Work request 1 — In the text on replication among nodes with pre-existing data, what happens if table t1 has a unique key and its data on Node-2 gets duplicated?
------ Text excerpt
To allow replication among multiple nodes when some of the nodes may
have pre-existing data. This work plans to provide simple APIs to
achieve that. Now, let me try to explain the difficulties users can
face with the existing interface. It is simple to set up replication
among various nodes when they don't have any pre-existing data but
even in that case if the user operates on the same table at multiple
nodes, the replication will lead to an infinite loop and won't
proceed. The example in email [1] demonstrates that and the patch in
that thread attempts to solve it. I have mentioned that problem
because this work will need that patch.

Now, let's take a simple case where two nodes have the same table
which has some pre-existing data:

Node-1:
Table t1 (c1 int) has data
1, 2, 3, 4

Node-2:
Table t1 (c1 int) has data
5, 6, 7, 8

If we have to set up replication among the above two nodes using
existing interfaces, it could be very tricky. Say user performs
operations like below:

Node-1
#Publication for t1
Create Publication pub1 For Table t1;

Node-2
#Publication for t1,
Create Publication pub1_2 For Table t1;

Node-1:
Create Subscription sub1 Connection '<node-2 details>' Publication pub1_2;

Node-2:
Create Subscription sub1_2 Connection '<node-1 details>' Publication pub1;

After this the data will be something like this:
Node-1:
1, 2, 3, 4, 5, 6, 7, 8

Node-2:
1, 2, 3, 4, 5, 6, 7, 8, 5, 6, 7, 8

So, you can see that data on Node-2 (5, 6, 7, 8) is duplicated. In
case, table t1 has a unique key, it will lead to a unique key
violation and replication won't proceed. Here, I have assumed that we
already have functionality for the patch in email [1], otherwise,
replication will be an infinite loop replicating the above data again
and again. Now one way to achieve this could be that we can ask users
to stop all operations on both nodes before starting replication
between those and take data dumps of tables from each node they want
to replicate and restore them to other nodes. Then use the above
commands to set up replication and allow to start operations on those
nodes. The other possibility for users could be as below. Assume, we
have already created publications as in the above example, and then:

Node-2:
Create Subscription sub1_2 Connection '<node-1 details>' Publication pub1;

#Wait for the initial sync of table t1 to finish. Users can ensure
that by checking 'srsubstate' in pg_subscription_rel.

Node-1:
Begin;
# Disallow truncates to be published and then truncate the table
Alter Publication pub1 Set (publish = 'insert, update, delete');
Truncate t1;
Create Subscription sub1 Connection '<node-2 details>' Publication pub1_2;
Alter Publication pub1 Set (publish = 'insert, update, delete, truncate');
Commit;

This will become more complicated when more than two nodes are
involved, see the example provided for the three nodes case [2]. Can
you think of some other simpler way to achieve the same? If not, I
don't think the current way is ideal and even users won't prefer that.
------------
------ Provided records
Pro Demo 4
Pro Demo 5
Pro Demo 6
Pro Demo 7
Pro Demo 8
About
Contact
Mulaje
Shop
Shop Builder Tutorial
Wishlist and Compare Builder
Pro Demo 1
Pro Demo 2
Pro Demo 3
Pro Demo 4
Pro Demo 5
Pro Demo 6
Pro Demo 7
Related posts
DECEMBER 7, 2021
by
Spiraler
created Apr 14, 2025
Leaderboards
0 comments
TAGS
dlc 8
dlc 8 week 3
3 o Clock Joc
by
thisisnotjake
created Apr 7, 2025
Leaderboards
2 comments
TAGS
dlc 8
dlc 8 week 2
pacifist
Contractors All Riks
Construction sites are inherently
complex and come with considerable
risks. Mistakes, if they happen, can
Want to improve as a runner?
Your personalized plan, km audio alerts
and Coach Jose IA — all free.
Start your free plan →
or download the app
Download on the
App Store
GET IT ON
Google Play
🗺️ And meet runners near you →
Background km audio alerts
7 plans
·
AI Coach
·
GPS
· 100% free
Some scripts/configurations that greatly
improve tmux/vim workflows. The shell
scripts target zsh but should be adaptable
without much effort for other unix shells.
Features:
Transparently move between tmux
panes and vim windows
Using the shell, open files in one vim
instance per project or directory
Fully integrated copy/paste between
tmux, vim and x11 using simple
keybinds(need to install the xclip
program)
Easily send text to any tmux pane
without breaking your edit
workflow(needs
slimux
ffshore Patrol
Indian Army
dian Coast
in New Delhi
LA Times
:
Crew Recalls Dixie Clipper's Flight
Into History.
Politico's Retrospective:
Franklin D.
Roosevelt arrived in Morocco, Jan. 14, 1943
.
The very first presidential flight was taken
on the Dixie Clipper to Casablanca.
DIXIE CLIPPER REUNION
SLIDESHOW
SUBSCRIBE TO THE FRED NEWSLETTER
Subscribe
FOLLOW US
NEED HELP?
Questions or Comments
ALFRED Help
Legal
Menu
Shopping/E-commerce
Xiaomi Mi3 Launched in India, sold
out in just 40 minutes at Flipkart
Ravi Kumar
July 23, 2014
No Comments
------------
Work request 2 — Return the part of the listing that opens with its first line and closes with the line containing "Construction sites are inherently", both included, reproducing each line exactly.

Task response 1 — It leads to a unique key violation, and replication won't proceed.

Task response 2 —
Pro Demo 4
Pro Demo 5
Pro Demo 6
Pro Demo 7
Pro Demo 8
About
Contact
Mulaje
Shop
Shop Builder Tutorial
Wishlist and Compare Builder
Pro Demo 1
Pro Demo 2
Pro Demo 3
Pro Demo 4
Pro Demo 5
Pro Demo 6
Pro Demo 7
Related posts
DECEMBER 7, 2021
by
Spiraler
created Apr 14, 2025
Leaderboards
0 comments
TAGS
dlc 8
dlc 8 week 3
3 o Clock Joc
by
thisisnotjake
created Apr 7, 2025
Leaderboards
2 comments
TAGS
dlc 8
dlc 8 week 2
pacifist
Contractors All Riks
Construction sites are inherently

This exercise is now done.